ENTRIES SUPPLIED:
╔══

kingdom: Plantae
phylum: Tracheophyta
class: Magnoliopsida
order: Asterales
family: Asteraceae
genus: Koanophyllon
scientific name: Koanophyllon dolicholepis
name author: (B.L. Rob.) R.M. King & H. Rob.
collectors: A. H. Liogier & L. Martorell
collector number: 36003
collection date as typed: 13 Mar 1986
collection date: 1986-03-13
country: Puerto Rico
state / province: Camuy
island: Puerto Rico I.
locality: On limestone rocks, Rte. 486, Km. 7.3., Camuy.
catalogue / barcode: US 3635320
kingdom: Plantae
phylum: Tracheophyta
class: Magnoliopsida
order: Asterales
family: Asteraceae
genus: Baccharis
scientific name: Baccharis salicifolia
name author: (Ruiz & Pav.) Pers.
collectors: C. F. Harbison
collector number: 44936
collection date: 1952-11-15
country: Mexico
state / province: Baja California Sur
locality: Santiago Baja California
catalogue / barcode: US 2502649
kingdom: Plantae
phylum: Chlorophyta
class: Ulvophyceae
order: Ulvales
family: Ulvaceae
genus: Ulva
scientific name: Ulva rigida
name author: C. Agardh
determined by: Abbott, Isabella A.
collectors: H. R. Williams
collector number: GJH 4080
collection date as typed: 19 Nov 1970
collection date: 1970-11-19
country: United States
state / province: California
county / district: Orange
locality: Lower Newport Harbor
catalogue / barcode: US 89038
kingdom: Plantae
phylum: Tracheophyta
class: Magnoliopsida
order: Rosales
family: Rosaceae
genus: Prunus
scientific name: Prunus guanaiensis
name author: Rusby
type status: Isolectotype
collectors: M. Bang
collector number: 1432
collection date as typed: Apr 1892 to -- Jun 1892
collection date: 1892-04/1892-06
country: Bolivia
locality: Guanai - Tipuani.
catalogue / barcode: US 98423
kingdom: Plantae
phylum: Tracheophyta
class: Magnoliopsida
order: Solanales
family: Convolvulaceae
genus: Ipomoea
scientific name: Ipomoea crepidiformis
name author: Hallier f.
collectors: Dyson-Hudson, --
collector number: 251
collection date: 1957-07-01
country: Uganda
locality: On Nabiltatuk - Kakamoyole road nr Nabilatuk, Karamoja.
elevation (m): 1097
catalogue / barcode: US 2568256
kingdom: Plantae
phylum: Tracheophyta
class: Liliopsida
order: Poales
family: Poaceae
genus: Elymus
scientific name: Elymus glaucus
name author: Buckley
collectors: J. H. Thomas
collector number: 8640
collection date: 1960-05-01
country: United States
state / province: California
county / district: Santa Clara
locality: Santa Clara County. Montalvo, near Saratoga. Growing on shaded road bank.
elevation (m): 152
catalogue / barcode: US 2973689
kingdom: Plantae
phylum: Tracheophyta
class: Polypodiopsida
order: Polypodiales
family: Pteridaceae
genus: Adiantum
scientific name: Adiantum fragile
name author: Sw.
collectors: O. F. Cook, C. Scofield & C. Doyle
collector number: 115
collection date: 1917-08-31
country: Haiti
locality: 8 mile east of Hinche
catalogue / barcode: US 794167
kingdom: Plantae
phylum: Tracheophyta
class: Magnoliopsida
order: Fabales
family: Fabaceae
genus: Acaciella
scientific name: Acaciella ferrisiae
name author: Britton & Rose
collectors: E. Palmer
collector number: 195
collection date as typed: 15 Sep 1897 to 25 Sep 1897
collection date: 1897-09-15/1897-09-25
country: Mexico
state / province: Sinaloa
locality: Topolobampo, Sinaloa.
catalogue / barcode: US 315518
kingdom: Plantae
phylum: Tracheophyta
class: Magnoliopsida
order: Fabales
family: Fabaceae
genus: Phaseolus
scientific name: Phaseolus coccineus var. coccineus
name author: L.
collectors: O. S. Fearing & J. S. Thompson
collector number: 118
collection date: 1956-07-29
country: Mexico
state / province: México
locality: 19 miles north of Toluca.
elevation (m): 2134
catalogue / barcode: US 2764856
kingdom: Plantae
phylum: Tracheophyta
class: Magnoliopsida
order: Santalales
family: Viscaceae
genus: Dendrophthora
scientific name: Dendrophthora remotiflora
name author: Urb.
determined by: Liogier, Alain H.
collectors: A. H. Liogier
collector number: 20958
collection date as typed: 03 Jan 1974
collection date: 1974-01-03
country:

╚══

SHORT PROBLEM:
Could you retype the lines of the listing unchanged, starting at the line that contains "county / district: Orange" and stopping after the line that contains "locality: Santa Clara", with both of those lines included?

TASK ANSWER:
county / district: Orange
locality: Lower Newport Harbor
catalogue / barcode: US 89038
kingdom: Plantae
phylum: Tracheophyta
class: Magnoliopsida
order: Rosales
family: Rosaceae
genus: Prunus
scientific name: Prunus guanaiensis
name author: Rusby
type status: Isolectotype
collectors: M. Bang
collector number: 1432
collection date as typed: Apr 1892 to -- Jun 1892
collection date: 1892-04/1892-06
country: Bolivia
locality: Guanai - Tipuani.
catalogue / barcode: US 98423
kingdom: Plantae
phylum: Tracheophyta
class: Magnoliopsida
order: Solanales
family: Convolvulaceae
genus: Ipomoea
scientific name: Ipomoea crepidiformis
name author: Hallier f.
collectors: Dyson-Hudson, --
collector number: 251
collection date: 1957-07-01
country: Uganda
locality: On Nabiltatuk - Kakamoyole road nr Nabilatuk, Karamoja.
elevation (m): 1097
catalogue / barcode: US 2568256
kingdom: Plantae
phylum: Tracheophyta
class: Liliopsida
order: Poales
family: Poaceae
genus: Elymus
scientific name: Elymus glaucus
name author: Buckley
collectors: J. H. Thomas
collector number: 8640
collection date: 1960-05-01
country: United States
state / province: California
county / district: Santa Clara
locality: Santa Clara County. Montalvo, near Saratoga. Growing on shaded road bank.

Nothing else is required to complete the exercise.